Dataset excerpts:
┄┄┄┄┄┄┄┄┄┄┄┄┄┄┄┄┄┄┄┄
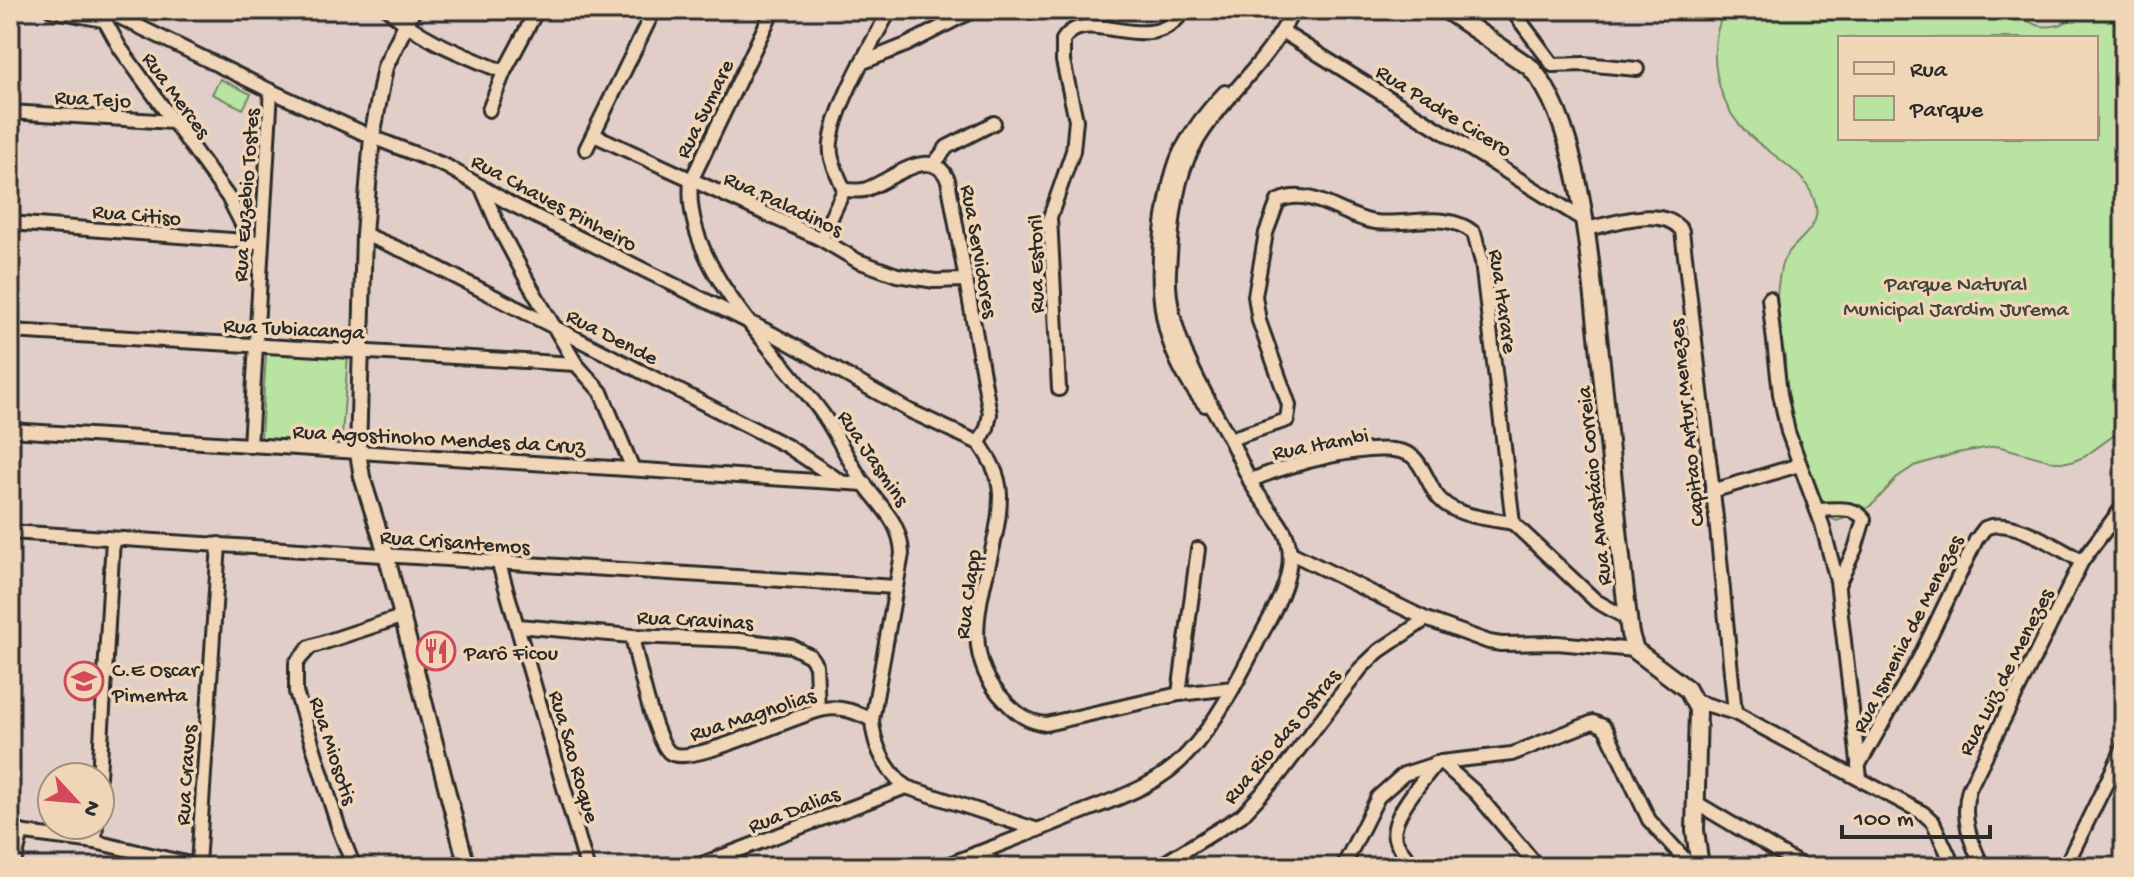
<svg xmlns="http://www.w3.org/2000/svg" width="2134" height="877" font-family="'Gochi Hand',sans-serif">
<style>
.green{fill:#b9e3a0;stroke:#728766;stroke-width:2;fill-rule:evenodd}
.lines{fill:none;stroke-linecap:round;stroke-linejoin:round}
.minor-casing{stroke:#2b2b2b;stroke-width:18}
.tertiary-casing{stroke:#2b2b2b;stroke-width:20}
.secondary-casing{stroke:#2b2b2b;stroke-width:22}
.minor{stroke:#f0d5b7;stroke-width:12}
.tertiary{stroke:#f0d5b7;stroke-width:14}
.secondary{stroke:#f0d5b7;stroke-width:16}
.labels{text-anchor:middle;stroke-width:7;stroke-linejoin:round;paint-order:stroke}
.street-label{font-size:22px;fill:#2b2b2b;stroke:#f0d5b7}
.park-label{font-size:22px;fill:#40473d;stroke:#f0d5b7}
.poi-label{font-size:22px;fill:#2b2b2b;stroke:#f0d5b7;text-anchor:start}
</style>
<rect width="100%" height="100%" fill="#e2cec8"/>
<filter id="ink" filterUnits="userSpaceOnUse"><feTurbulence type="fractalNoise" baseFrequency=".0125" numOctaves="2"/><feDisplacementMap in="SourceGraphic" scale="16" xChannelSelector="R" yChannelSelector="G"/><feConvolveMatrix kernelMatrix="1 2 1 2 8 2 1 2 1" color-interpolation-filters="sRGB"/></filter>
<g filter="url(#ink)">
<g class="green">
<path d="M1725,10H2010C2037,31 2057,33 2084,10H2124V428L2084,457L2071,462H2055L1997,446L1957,453L1914,466L1899,476L1874,503L1860,513L1837,521L1822,514C1813,490 1791,447 1787,423C1784,402 1786,379 1785,357C1784,348 1779,342 1778,334C1774,312 1777,288 1781,267C1786,244 1821,232 1816,207C1810,172 1770,156 1747,133C1716,103 1705,49 1725,10ZM1840,38H2096V138H1840Z"/>
<polygon points="220,79 251,94 243,109 212,94"/>
<polygon points="271,351 348,354 342,436 335,446 261,438 266,355"/>
</g>
<g class="lines">
<defs>
<g id="minor">
<polyline points="51,10 103,20"/>
<polyline points="99,10 120,48 228,197 251,242"/>
<polyline points="105,10 271,91 372,137 446,166 509,203 773,334 910,411 979,443"/>
<path d="M389,10C421,40 464,55 504,72"/>
<path d="M773,10L691,181C682,268 778,350 824,416C839,438 849,463 865,485C882,508 901,523 902,554L872,720C874,747 885,769 906,787L1038,830"/>
<polyline points="1512,10 1553,65"/>
<polyline points="1283,32 1584,220"/>
<polyline points="861,63 906,45 974,10"/>
<polyline points="1553,65 1584,64 1637,69"/>
<polyline points="489,110 504,72 537,10"/>
<polyline points="10,112 173,122"/>
<polyline points="594,135 821,239 858,261 897,275 935,281 964,280"/>
<polyline points="586,149 654,10"/>
<polyline points="934,164 947,147 994,123"/>
<polyline points="481,186 500,230 529,284 576,364 601,392 633,469"/>
<path d="M844,190C850,190 858,191 864,190C890,182 931,142 948,180L990,414L987,428L979,443"/>
<polyline points="10,223 257,242"/>
<path d="M1586,229C1613,224 1663,204 1682,231L1716,518L1735,713"/>
<polyline points="364,234 411,254 787,446 840,481"/>
<path d="M821,239L844,190C840,179 833,167 831,154C826,120 873,41 890,10"/>
<polyline points="1769,298 1780,394 1788,432 1822,524 1837,581 1860,778"/>
<polyline points="10,331 576,364"/>
<path d="M1059,389L1050,217L1073,151L1076,120L1063,61V40C1087,2 1150,62 1184,10"/>
<path d="M1205,405C1158,349 1154,286 1164,217C1168,195 1171,171 1181,151C1192,130 1208,109 1225,92"/>
<polyline points="10,430 865,484"/>
<path d="M1230,439L1287,420L1289,405L1259,321L1255,296L1266,233L1278,201C1311,185 1344,218 1375,222C1408,226 1447,210 1474,233L1482,262L1513,523L1596,601L1628,619"/>
<path d="M979,443C990,459 999,474 1000,494C1001,564 945,641 1005,701C1017,714 1028,722 1046,724L1179,694L1233,688"/>
<polyline points="250,446 271,91"/>
<path d="M1250,481C1278,467 1385,436 1412,456C1422,464 1428,482 1435,493C1450,517 1487,518 1513,523"/>
<polyline points="1712,491 1799,465"/>
<path d="M1817,510C1833,510 1854,505 1864,519L1855,549L1838,585"/>
<polyline points="10,532 896,587"/>
<polyline points="1291,553 1426,619 1489,642 1501,644 1557,643 1635,650"/>
<polyline points="499,564 587,867"/>
<polyline points="518,626 632,636 739,640 791,646 810,656 816,665 818,710"/>
<path d="M632,636C637,659 653,736 669,752C688,769 797,713 825,709C842,706 858,713 872,720"/>
<polyline points="1179,694 1198,549"/>
<polyline points="1695,701 1735,713 1923,813 1933,822 1954,867"/>
<polyline points="1441,762 1476,793 1538,867"/>
<path d="M1858,766L1919,659L1976,540L1985,528C2012,516 2057,548 2082,561"/>
<polyline points="99,777 113,539"/>
<polyline points="1695,802 1804,867"/>
<polyline points="10,831 95,842 203,867"/>
<polyline points="95,842 96,825"/>
<polyline points="977,853 1000,867"/>
<polyline points="198,865 219,544"/>
<polyline points="13,867 22,832"/>
<polyline points="354,867 339,829 296,692 296,663 310,647 401,617"/>
<polyline points="694,867 906,787"/>
<path d="M942,867C985,850 1029,834 1072,816C1112,800 1158,787 1188,753C1219,719 1240,676 1261,635C1277,606 1300,566 1285,533C1277,517 1264,504 1254,488C1245,472 1238,455 1230,439C1202,389 1166,331 1169,271C1171,235 1174,190 1188,158C1214,102 1268,66 1293,10"/>
<polyline points="1158,867 1242,815 1279,775 1361,668 1379,651 1426,619"/>
<polyline points="1343,867 1378,797 1404,774 1441,762 1512,754 1593,722 1603,726 1607,731 1649,820 1692,867"/>
<path d="M1416,867C1409,859 1400,851 1396,841C1386,820 1424,780 1436,763"/>
<path d="M1983,867C1970,842 1961,817 1969,789L2082,561L2124,505"/>
<polyline points="2065,867 2124,747"/>
</g>
<polyline id="tertiary" points="413,10 385,67 372,137 364,234 358,453 362,477 386,554 467,867"/>
<path id="secondary" d="M1446,10L1530,67C1583,124 1591,277 1600,354C1610,447 1618,541 1630,634L1635,650L1687,689L1698,709L1695,830L1700,867"/>
</defs>
<use href="#minor" class="minor-casing"/>
<use href="#tertiary" class="tertiary-casing"/>
<use href="#secondary" class="secondary-casing"/>
<use href="#minor" class="minor"/>
<use href="#tertiary" class="tertiary"/>
<use href="#secondary" class="secondary"/>
</g>
</g>
<defs>
<symbol id="restaurant-ring" viewBox="-11 -11 22 22"><circle r="9.5" fill="#f0d5b7" stroke="#d1495b" stroke-width="1.5"/><path d="M-5-6h1v4h1v-4h1v4h1v-4h1v5L-1.5 .5V6h-2V.5L-5-1ZM5-6V6H3V1.5H1.5Q1.5-4 5-6Z" fill="#d1495b"/></symbol>
<symbol id="school-ring" viewBox="-11 -11 22 22"><circle r="9.5" fill="#f0d5b7" stroke="#d1495b" stroke-width="1.5"/><path d="M0-5L7-2L0 1L-7-2ZM-4 1L0 2.5L4 1V4Q0 6-4 4Z" fill="#d1495b"/></symbol>
</defs>
<g fill-rule="evenodd">
<use href="#restaurant-ring" x="414" y="629" width="44" height="44"/>
<use href="#school-ring" x="62" y="659" width="44" height="44"/>
</g>
<g class="labels">
<g class="street-label">
<text transform="translate(178 94) rotate(54)" y="8">Rua Merces</text>
<text transform="translate(93 97) rotate(3)" y="8">Rua Tejo</text>
<text transform="translate(703 108) rotate(-64)" y="8">Rua Sumare</text>
<text transform="translate(1445 109) rotate(32)" y="8">Rua Padre Cicero</text>
<text transform="translate(244 195) rotate(-86)" y="8">Rua Euzebio Tostes</text>
<text transform="translate(555 201) rotate(28)" y="8">Rua Chaves Pinheiro</text>
<text transform="translate(784 202) rotate(25)" y="8">Rua Paladinos</text>
<text transform="translate(137 213) rotate(5)" y="8">Rua Citiso</text>
<text transform="translate(981 251) rotate(80)" y="8">Rua Servidores</text>
<text transform="translate(1034 264) rotate(-91)" y="8">Rua Estoril</text>
<text transform="translate(1505 301) rotate(82)" y="8">Rua Itarare</text>
<text transform="translate(294 327) rotate(3)" y="8">Rua Tubiacanga</text>
<text transform="translate(613 335) rotate(27)" y="8">Rua Dende</text>
<text transform="translate(1685 423) rotate(-96)" y="8">Capitao Artur Menezes</text>
<text transform="translate(439 437) rotate(3)" y="8">Rua Agostinoho Mendes da Cruz</text>
<text transform="translate(1320 442) rotate(-11)" y="8">Rua Itambi</text>
<text transform="translate(875 457) rotate(56)" y="8">Rua Jasmins</text>
<text transform="translate(1592 486) rotate(-96)" y="8">Rua Anastácio Correia</text>
<text transform="translate(455 540) rotate(4)" y="8">Rua Crisantemos</text>
<text transform="translate(966 594) rotate(-82)" y="8">Rua Clapp</text>
<text transform="translate(695 618) rotate(3)" y="8">Rua Cravinas</text>
<text transform="translate(1906 633) rotate(-63)" y="8">Rua Ismenia de Menezes</text>
<text transform="translate(2004 671) rotate(-63)" y="8">Rua Luiz de Menezes</text>
<text transform="translate(752 713) rotate(-18)" y="8">Rua Magnolias</text>
<text transform="translate(1280 735) rotate(-50)" y="8">Rua Rio das Ostras</text>
<text transform="translate(335 750) rotate(72)" y="8">Rua Miosotis</text>
<text transform="translate(576 756) rotate(74)" y="8">Rua Sao Roque</text>
<text transform="translate(184 775) rotate(-86)" y="8">Rua Cravos</text>
<text transform="translate(793 808) rotate(-21)" y="8">Rua Dalias</text>
</g>
<g class="park-label">
<text x="1956" y="290">Parque Natural<tspan x="1956" dy="25">Municipal Jardim Jurema</tspan></text>
</g>
<g class="poi-label">
<text x="464" y="659">Parô Ficou</text>
<text x="112" y="676">C.E Oscar<tspan x="112" dy="25">Pimenta</tspan></text>
</g>
</g>
<rect width="2134" height="877" fill="none" stroke="#f0d5b7" stroke-width="40"/>
<rect x="20" y="20" width="2094" height="837" fill="none" stroke="#2b2b2b" stroke-width="3" filter="url(#ink)"/>
<rect x="1838" y="36" width="260" height="104" fill="#f0d5b7" stroke="#a1917f" stroke-width="2"/>
<rect x="1854" y="62" width="40" height="12" fill="#f0d5b7" stroke="#a1917f" stroke-width="2"/>
<text x="1910" y="76" font-size="24" fill="#2b2b2b">Rua</text>
<rect x="1854" y="96" width="40" height="24" fill="#b9e3a0" stroke="#a1917f" stroke-width="2"/>
<text x="1910" y="116" font-size="24" fill="#2b2b2b">Parque</text>
<g transform="translate(76 801) rotate(116)"><circle r="38" fill="#f0d5b7" stroke="#a1917f" stroke-width="2"/>
<path d="M0-6L14 30L0 20L-14 30Z" fill="#d1495b"/>
<text y="-12" font-size="22" font-weight="bold" text-anchor="middle" fill="#2b2b2b">N</text>
</g>
<path d="M1842 825v12h148v-12" fill="none" stroke="#2b2b2b" stroke-width="4"/>
<text x="1854" y="825" font-size="24" fill="#2b2b2b" stroke="#f0d5b7" stroke-width="6" paint-order="stroke">100 m</text>
</svg>
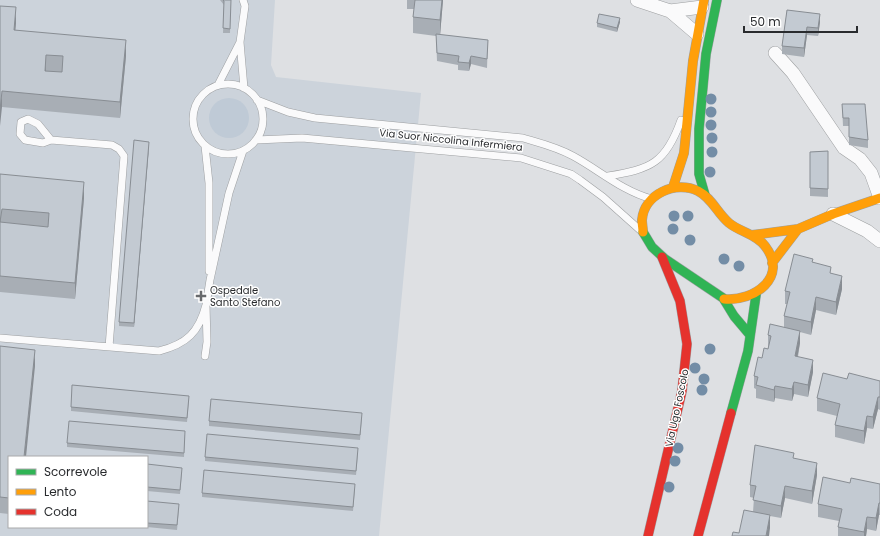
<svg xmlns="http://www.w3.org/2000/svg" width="880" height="536" font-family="Poppins,sans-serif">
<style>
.built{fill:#ccd3db;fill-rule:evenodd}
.green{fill:#bfcad6}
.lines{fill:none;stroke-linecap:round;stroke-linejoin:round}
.lane-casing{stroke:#9d9fa1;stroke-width:8}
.street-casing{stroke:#9d9fa1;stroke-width:14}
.fast-casing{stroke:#9d9fa1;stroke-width:10}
.slow-casing{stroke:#9d9fa1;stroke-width:10}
.jam-casing{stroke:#9d9fa1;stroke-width:10}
.lane{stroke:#fafafb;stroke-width:7}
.street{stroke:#fafafb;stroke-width:13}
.fast{stroke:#30b455;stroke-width:9}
.slow{stroke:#ff9f0a;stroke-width:9}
.jam{stroke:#e5322d;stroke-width:9}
.tree{fill:#738da6}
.wall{fill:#a8aeb5}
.shaded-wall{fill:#888d93}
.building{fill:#c3cad2;stroke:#888d93;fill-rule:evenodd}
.poi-dot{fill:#686a6d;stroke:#fff;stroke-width:1.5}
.labels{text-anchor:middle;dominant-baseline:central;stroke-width:3;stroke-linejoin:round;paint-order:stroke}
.street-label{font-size:10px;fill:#292b2e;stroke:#fff}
.poi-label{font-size:10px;fill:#292b2e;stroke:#fff;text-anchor:start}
</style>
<rect width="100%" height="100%" fill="#dee0e3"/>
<path class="built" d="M0 0H275L271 65 276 77 421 93 379 536H0ZM9 457H147V527H9Z"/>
<path class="green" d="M209 118a20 20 0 1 1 40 0a20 20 0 1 1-40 0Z"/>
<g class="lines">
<g class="lane-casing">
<path id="lane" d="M243 0 245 6 240 42 244 88
M193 119a35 35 0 1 1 70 0a35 35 0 1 1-70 0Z
M218 85 240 42
M257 100 288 112 315 118 523 138C540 143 557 147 573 156 599 170 622 191 652 199
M51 140 38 124 28 119 21 122 20 134 25 140 43 143 51 140 112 145 119 149 124 156 109 347
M256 140 302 138 521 158 571 174 580 180 603 197 640 230
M205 146 209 183V271
M608 176C651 169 666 163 681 120
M0 338 159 351C187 344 199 332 206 305
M205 356 207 342 206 305 210 280 229 193 243 151"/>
</g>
<g class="street-casing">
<path id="street" d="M637 0 670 11 697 34
M670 11 702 7
M775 53 793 73 844 148 860 159 871 173 880 198
M833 214 867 231 880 241"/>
</g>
<g class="fast-casing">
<path id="fast" d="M705 195 699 174V129L706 54 717 0
M643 232 652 247 665 259 723 298 734 316 750 335
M731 413 748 351 756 295"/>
</g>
<g class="slow-casing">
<path id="slow" d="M673 187 684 153 693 61 704 0
M643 232C643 228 642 224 642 220 644 194 676 180 698 191 712 198 717 213 729 223 740 232 756 234 765 246 789 277 754 302 724 299
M752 235 798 229 833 214 880 198
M772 263 798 229"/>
</g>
<g class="jam-casing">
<path id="jam" d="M648 536 682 391 687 344 680 301 662 257
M698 536 731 413"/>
</g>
<use href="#lane" class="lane"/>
<use href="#street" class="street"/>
<use href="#fast" class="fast"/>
<use href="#slow" class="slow"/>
<use href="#jam" class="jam"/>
</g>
<g class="tree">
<circle cx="711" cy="99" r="5.5"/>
<circle cx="711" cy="112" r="5.5"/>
<circle cx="711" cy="125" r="5.5"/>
<circle cx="712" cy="138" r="5.5"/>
<circle cx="712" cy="152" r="5.5"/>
<circle cx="710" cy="172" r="5.5"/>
<circle cx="674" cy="216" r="5.5"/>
<circle cx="688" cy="216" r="5.5"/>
<circle cx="673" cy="229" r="5.5"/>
<circle cx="690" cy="240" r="5.5"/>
<circle cx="724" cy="259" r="5.5"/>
<circle cx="739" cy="266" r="5.5"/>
<circle cx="710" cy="349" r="5.5"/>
<circle cx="695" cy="368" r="5.5"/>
<circle cx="704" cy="379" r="5.5"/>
<circle cx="702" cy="390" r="5.5"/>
<circle cx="678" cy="448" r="5.5"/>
<circle cx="675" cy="461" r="5.5"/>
<circle cx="669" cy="487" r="5.5"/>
</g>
<path class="wall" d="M220 0H231L230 33H223L224 5Z
M407 0H443L440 35 488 40 487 68 471 64 469 71 458 70V65L437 61 436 36 413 33V17L414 9H407Z
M0 6 16 23 15 30 126 56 120 118 2 107Z
M787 10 820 22 818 36 807 35 804 57 782 54V46Z
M620 22 617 32 597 27V23Z
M842 104 868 140V148L849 145V126H843Z
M149 146 134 327 119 326V322Z
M828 151V197L810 196V152Z
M0 174 84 198 75 299 0 292Z
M813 262 831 274 842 289 836 315 816 310 811 335 800 332V343L798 357 813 372 808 397 794 394 792 401 775 398 774 402 756 398V389L754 388V376L762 358 768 349V335L784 327V316L787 304H785V291Z
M0 346 35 366 9 457V514L0 513Z
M847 379 880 381V410L878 409 873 429 867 428 864 444 835 437V425L837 416 817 411V398Z
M189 400 187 422 71 411V407Z
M362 417 360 440 209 426V421Z
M185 435 184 457 67 447V443Z
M358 453 356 475 205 461V457Z
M794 458 817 475 812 504 785 498 781 518 770 516V528L739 533 753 512 754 498 750 497V485Z
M147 464 182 472 180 494 147 491Z
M850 483 880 484V515H879L876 531 867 529 866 536H838V527L839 521 818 517V504Z
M355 489 353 511 202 497V493Z
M147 501 179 508 177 530 147 527Z"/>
<path class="shaded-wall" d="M442 0H443L440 36V20Z
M16 7V23L14 46V30Z
M820 14V22L818 36V28Z
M620 18V22L617 32V28Z
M807 27V35L804 57V48Z
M126 40V56L120 118V102Z
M46 55V71H45Z
M471 56V64L469 71V63Z
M2 91V107L0 126V110Z
M149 142V146L134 327V323Z
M84 182V198L75 299V283Z
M842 276V289L836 315V302Z
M816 297V310L811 335V322Z
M800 331V343L795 369V356Z
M35 350V366L26 457H24Z
M813 360V372L808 397V385Z
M794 382V394L792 401V389Z
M775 386V398L774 402V390Z
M878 397V409L873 429V417Z
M867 416V428L864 444V431Z
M817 463V475L812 504V491Z
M785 486V498L781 518V506Z
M879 503V515L876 531V518Z
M770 515V528L769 536H766Z
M867 517V529L866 536H864V532Z"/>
<path class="building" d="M223 0H231L230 29 223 28 224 1Z
M415 0H442L440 20 413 17Z
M0 6 16 7 14 30 126 40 120 102 2 91 0 110ZM46 55 63 56 62 72 45 71Z
M787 10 820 14 818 28 807 27 804 48 782 46Z
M599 14 620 18 617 28 597 23Z
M436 34 488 40 487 59 471 56 469 63 458 62 459 56 437 53Z
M842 104H865L868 140 849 137V118H843Z
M134 140 149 142 134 323 119 322Z
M828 151V189L810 188V152Z
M0 174 84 182 75 283 0 276ZM2 209 49 213 48 227 0 222Z
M794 254 813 259 812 262 831 267 830 273 842 276 836 302 816 297 811 322 784 316 790 292 785 291Z
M770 324 800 331 795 356 813 360 808 385 794 382 792 389 775 386 774 390 756 385 758 377 754 376 758 357 762 358 764 348 768 349 771 336 768 335Z
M0 346 35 350 24 457H9V498L0 497Z
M823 373 847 379 849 373 880 381V397H878L873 417 867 416 864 431 835 425 840 404 817 398Z
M72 385 189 396 187 418 71 407Z
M211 399 362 413 360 435 209 421Z
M69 421 185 431 184 453 67 443Z
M207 434 358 448 356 471 205 457Z
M755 445 794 453 793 458 817 463 812 491 785 486 781 506 753 500 756 486 750 485Z
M147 464 182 468 180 490 147 487Z
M204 470 355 484 353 507 202 493Z
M823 477 850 483 851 478 880 484V503H879L876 518 867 517 864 532 838 527 842 509 818 504Z
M147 501 179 504 177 525 147 523Z
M744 510 770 515 766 536H732L733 532 739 533Z"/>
<path class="poi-dot" d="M199 290h4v4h4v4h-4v4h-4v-4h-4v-4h4z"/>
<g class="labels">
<g class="street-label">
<text transform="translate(451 140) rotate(6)">Via Suor Niccolina Infermiera</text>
<text transform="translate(677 408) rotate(-78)">Via Ugo Foscolo</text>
</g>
<g class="poi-label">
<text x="210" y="290">Ospedale<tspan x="210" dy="12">Santo Stefano</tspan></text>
</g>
</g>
<rect x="8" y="456" width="140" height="72" fill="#ffffff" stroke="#a9aaab"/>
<rect x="16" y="469" width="20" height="6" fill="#30b455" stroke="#a9aaab"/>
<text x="44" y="476" font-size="12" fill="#292b2e">Scorrevole</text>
<rect x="16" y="489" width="20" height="6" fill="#ff9f0a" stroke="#a9aaab"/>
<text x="44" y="496" font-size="12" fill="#292b2e">Lento</text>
<rect x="16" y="509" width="20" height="6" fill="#e5322d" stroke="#a9aaab"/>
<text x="44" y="516" font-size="12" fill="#292b2e">Coda</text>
<path d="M744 26v6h113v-6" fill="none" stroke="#292b2e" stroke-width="2"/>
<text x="750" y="26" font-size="12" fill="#292b2e" stroke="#ffffff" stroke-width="3" paint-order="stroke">50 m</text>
</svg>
┄┄┄┄┄┄┄┄┄┄┄┄┄┄┄┄┄┄┄┄
INSTRUCTIONS TO FOLLOW:
Print, exactly as they appear above, the lines running from the one with "M69 421 185 431 184 453 67 443Z" through the final line.

RESPONSE TO THIS TASK:
M69 421 185 431 184 453 67 443Z
M207 434 358 448 356 471 205 457Z
M755 445 794 453 793 458 817 463 812 491 785 486 781 506 753 500 756 486 750 485Z
M147 464 182 468 180 490 147 487Z
M204 470 355 484 353 507 202 493Z
M823 477 850 483 851 478 880 484V503H879L876 518 867 517 864 532 838 527 842 509 818 504Z
M147 501 179 504 177 525 147 523Z
M744 510 770 515 766 536H732L733 532 739 533Z"/>
<path class="poi-dot" d="M199 290h4v4h4v4h-4v4h-4v-4h-4v-4h4z"/>
<g class="labels">
<g class="street-label">
<text transform="translate(451 140) rotate(6)">Via Suor Niccolina Infermiera</text>
<text transform="translate(677 408) rotate(-78)">Via Ugo Foscolo</text>
</g>
<g class="poi-label">
<text x="210" y="290">Ospedale<tspan x="210" dy="12">Santo Stefano</tspan></text>
</g>
</g>
<rect x="8" y="456" width="140" height="72" fill="#ffffff" stroke="#a9aaab"/>
<rect x="16" y="469" width="20" height="6" fill="#30b455" stroke="#a9aaab"/>
<text x="44" y="476" font-size="12" fill="#292b2e">Scorrevole</text>
<rect x="16" y="489" width="20" height="6" fill="#ff9f0a" stroke="#a9aaab"/>
<text x="44" y="496" font-size="12" fill="#292b2e">Lento</text>
<rect x="16" y="509" width="20" height="6" fill="#e5322d" stroke="#a9aaab"/>
<text x="44" y="516" font-size="12" fill="#292b2e">Coda</text>
<path d="M744 26v6h113v-6" fill="none" stroke="#292b2e" stroke-width="2"/>
<text x="750" y="26" font-size="12" fill="#292b2e" stroke="#ffffff" stroke-width="3" paint-order="stroke">50 m</text>
</svg>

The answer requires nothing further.